Although she was described as unsteady on her feet and was speaking with a slurred voice, deputies said they did not smell alcohol.

Rosenthal volunteered that she had been involved in another crash before she reached the parking lot, according to the report. She told deputies a truck attempted to run her off the road on Interstate 595 and that she had captured the incident on a cellphone video.

The deputy reviewed the video and determined that there was no truck trying to run her off the road. "The video did display that [Rosenthal] was unable to maintain a single lane, drove in the breakdown lane and failed to avoid a collision with a concrete wall," wrote the deputy, Michael Wiley.

Rosenthal submitted to a breath test but declined to give a blood or urine sample to test for the presence of drugs in her system.

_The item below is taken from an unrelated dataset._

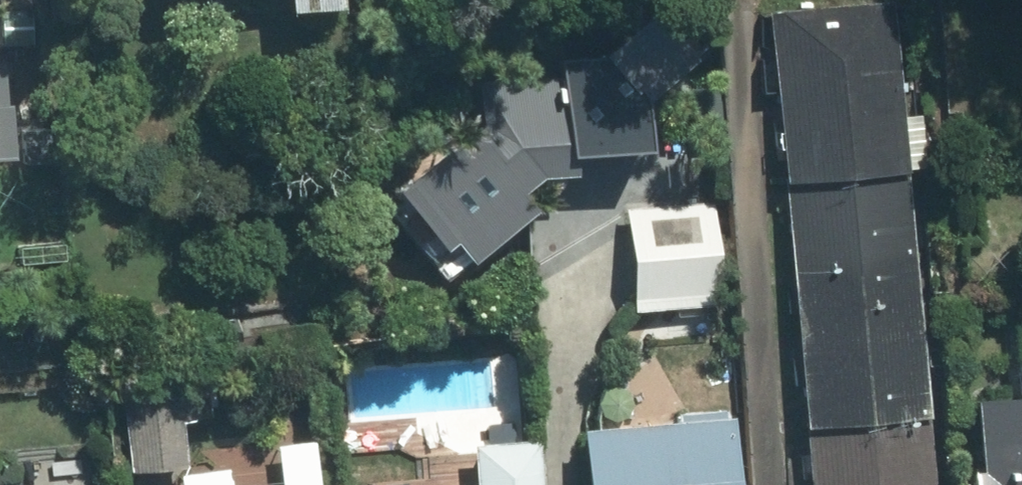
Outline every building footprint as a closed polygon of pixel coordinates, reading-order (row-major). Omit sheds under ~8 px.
[(265,23),(320,26),(322,0),(266,0),(265,23)] [(453,139),(371,204),(437,286),(523,218),(514,206),(576,156),(569,148),(690,51),(649,0),(618,0),(514,83),(509,77),(444,129),(453,139)] [(902,11),(767,17),(785,437),(920,431),(902,11)] [(0,88),(0,174),(16,174),(16,88),(0,88)] [(714,196),(619,198),(621,317),(716,316),(714,196)] [(965,397),(965,479),(955,479),(955,484),(1021,484),(1021,397),(965,397)] [(220,469),(182,473),(177,423),(117,429),(121,482),(167,478),(168,484),(222,484),(220,469)] [(563,432),(565,484),(716,484),(714,425),(563,432)] [(793,448),(795,484),(929,484),(927,442),(793,448)] [(529,443),(459,446),(460,484),(531,484),(529,443)] [(297,447),(264,450),(267,484),(301,484),(297,447)]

She failed a field sobriety test.

Michael Dye, a Fort Lauderdale defense attorney who specializes in DUI cases, said Rosenthal may not be in much legal trouble if Ambien is all she took. "Under Florida law, Ambien is not listed as a controlled substance," he said. "It doesn't apply to Florida's impaired driving statute."

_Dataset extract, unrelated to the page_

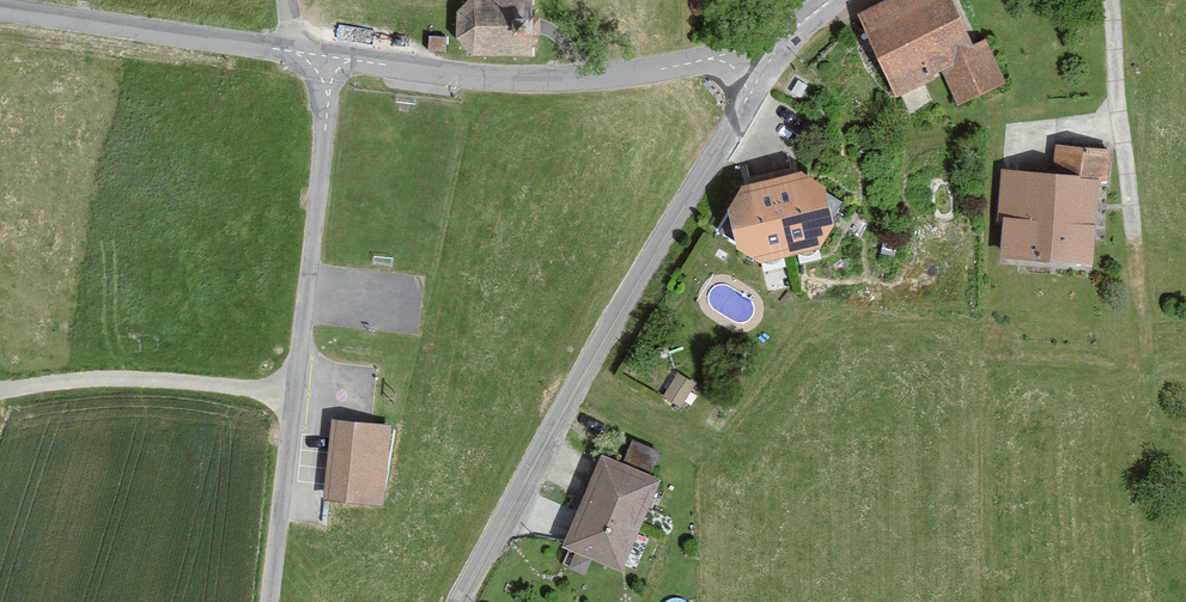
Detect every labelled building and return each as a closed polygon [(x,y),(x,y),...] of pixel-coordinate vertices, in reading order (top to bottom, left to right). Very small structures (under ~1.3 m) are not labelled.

Rosenthal is the third Broward judge arrested for DUI in the past six months.

Broward Circuit Judge Cynthia Imperato, 57, has a pending DUI case resulting from a November 2013 incident in Boca Raton.

And on Friday, Broward County Judge Gisele Pollack was suspended from the bench pending an inquiry over allegations that she took the bench while intoxicated.

Pollack, 56, was arrested May 1 after a car crash in Plantation. Another driver was injured and Pollack was charged with four counts of DUI and failure to use due care. In that case, the State Attorney's Office said it would ask the governor's office to appoint a prosecutor from another county.

State Attorney's Office spokesman Ron Ishoy said the same request will be made in Rosenthal's case.

Broward Circuit Judge Martin Bidwill will be taking over Rosenthal's caseload until further notice, said Meredith Bush, spokeswoman for the Office of Court Administration, which handles judicial assignments.

Rosenthal was appointed to the bench in July 2012 by Governor Rick Scott and is up for re-election this year.

Her opponent, Jahra McLawrence, called her arrest "disappointing" and cautioned that she remains innocent in the eyes of the law until proven guilty.

"If true, it would be disturbing to know she was about to take the bench and decide on people's fates while under the influence," he said.

Rosenthal had been an Assistant United States Attorney since 1985, prosecuting international drug trafficking, money laundering, human smuggling, firearms trafficking, arson, tax fraud, bank fraud, bank robbery and other federal crimes.